Herr Wirnsperger, sind Politiker, Unternehmer und Privatpersonen gut auf die Cyberrisiken des Jahrhunderts der Digitalisierung vorbereitet?
Peter Wirnsperger › Nicht gut genug. Die Digitalisierung kommt bei vielen nur zeitverzögert an – und so stehen auch die damit einhergehenden Risiken und die Sicherheit, die man bräuchte, eher in der zweiten Reihe. Aus meiner Sicht besteht die drängendste Aufgabe zunächst aber darin, überhaupt zu digitalisieren, also Lösungsansätze zu finden, mit denen das analoge Leben und Arbeiten digital transformiert werden kann. Die Chancen, die sich dabei bieten, sollten im Vordergrund stehen und nicht durch Bedenken im Keim erstickt werden. Der Wunsch nach Sicherheit darf den Aufbruch ins digitale Zeitalter nicht behindern, mitgedacht werden sollte er aber schon. Wenn das heute oft nicht geschieht, liegt das auch daran, dass ein Sicherheitsbedürfnis immer auf dem Erfahrungsschatz beruht.
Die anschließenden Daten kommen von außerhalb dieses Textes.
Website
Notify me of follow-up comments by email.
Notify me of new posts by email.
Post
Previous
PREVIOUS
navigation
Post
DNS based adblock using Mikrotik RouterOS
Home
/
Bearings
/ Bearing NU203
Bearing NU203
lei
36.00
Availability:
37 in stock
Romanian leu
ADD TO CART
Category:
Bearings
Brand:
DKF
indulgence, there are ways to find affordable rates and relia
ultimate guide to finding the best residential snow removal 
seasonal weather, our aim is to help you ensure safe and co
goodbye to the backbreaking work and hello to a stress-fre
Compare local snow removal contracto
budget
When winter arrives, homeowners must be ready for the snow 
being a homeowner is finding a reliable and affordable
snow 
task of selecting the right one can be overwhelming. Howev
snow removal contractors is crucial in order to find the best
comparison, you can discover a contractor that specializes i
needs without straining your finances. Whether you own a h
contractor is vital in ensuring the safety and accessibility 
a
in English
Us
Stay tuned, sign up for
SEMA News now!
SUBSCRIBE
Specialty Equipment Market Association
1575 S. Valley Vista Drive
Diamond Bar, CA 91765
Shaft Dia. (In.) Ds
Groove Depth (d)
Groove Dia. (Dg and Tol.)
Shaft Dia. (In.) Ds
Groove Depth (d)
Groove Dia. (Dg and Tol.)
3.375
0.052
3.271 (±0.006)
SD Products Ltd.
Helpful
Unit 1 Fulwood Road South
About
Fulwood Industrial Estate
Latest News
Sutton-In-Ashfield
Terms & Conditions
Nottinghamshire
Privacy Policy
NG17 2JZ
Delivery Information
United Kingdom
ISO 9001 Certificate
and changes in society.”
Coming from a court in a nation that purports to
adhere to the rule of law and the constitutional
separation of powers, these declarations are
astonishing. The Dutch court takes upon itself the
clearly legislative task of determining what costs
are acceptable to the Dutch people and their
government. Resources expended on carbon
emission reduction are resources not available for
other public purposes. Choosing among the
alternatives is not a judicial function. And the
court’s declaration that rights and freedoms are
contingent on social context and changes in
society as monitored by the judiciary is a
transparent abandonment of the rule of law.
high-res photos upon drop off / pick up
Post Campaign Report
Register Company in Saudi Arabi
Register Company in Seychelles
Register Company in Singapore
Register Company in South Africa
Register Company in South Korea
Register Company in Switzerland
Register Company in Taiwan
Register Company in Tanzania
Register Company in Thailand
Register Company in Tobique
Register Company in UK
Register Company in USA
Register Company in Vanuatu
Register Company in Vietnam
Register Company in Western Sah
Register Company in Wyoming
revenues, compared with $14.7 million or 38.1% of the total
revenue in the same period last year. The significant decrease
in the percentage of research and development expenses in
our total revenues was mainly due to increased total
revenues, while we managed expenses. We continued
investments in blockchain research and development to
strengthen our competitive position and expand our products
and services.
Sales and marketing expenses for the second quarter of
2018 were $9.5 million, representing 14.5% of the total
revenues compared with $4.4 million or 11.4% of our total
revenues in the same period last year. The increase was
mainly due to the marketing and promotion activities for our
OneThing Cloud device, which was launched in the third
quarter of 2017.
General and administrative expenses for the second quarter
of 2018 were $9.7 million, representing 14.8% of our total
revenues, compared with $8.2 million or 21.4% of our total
Wessen Konten noch nie gehackt oder Daten noch nie gestohlen wurden, der hält die Chance, Opfer einer Cyberattacke zu werden, für eher klein. Das ist ein Irrtum. Ein Risiko existiert, auch wenn man persönlich noch nicht betroffen war. Deshalb haben wir diese Szenarien entwickelt, um unseren Kunden das „Was-wäre-wenn?“ zu zeigen.
Die Bandbreite der vier Szenarien von „Future of Cyber Risk 2035“ reicht von einer optimistischen bis hin zu einer katastrophalen Zukunft. Wie sind Sie bei der Entwicklung methodisch vorgegangen?
Wirnsperger › Gerade bei der digitalen Kommunikation waren zumindest wir in Europa eher zurückhaltend, schließlich war es die Pandemie, die uns einen Schubs gegeben hat. Die Techniken der Videokonferenzen waren seit Jahrzehnten erprobt, durchgesetzt hatten sie sich aber nicht. Das ist jetzt anders. Bei vielen unserer Kunden müssen wir heute nicht mehr direkt vor Ort präsent sein. Selbst im öffentlichen Bereich, wo Angebotspräsentationen noch sehr traditionell gehalten wurden, geht plötzlich alles digital. Ob das Bestand hat, muss sich zwar erst noch erweisen. Da die Pandemie aber nicht vom einen auf den anderen Tag verschwinden wird, könnte uns diese digitale Art der Kommunikation wohl noch länger erhalten bleiben oder sich endgültig so etablieren. Das bietet auch Cyberrisiken mehr Raum. Früher standen der digitalen Kommunikation in sogenannten unsicheren Räumen, also zu Hause oder am Flughafen, größte Bedenken entgegen. Jetzt mussten wir kurzfristig die Fahrtrichtung ändern, Gedanken zur Cybersecurity und zur Absicherung der Privacy machen wir uns aber erst im Nachhinein.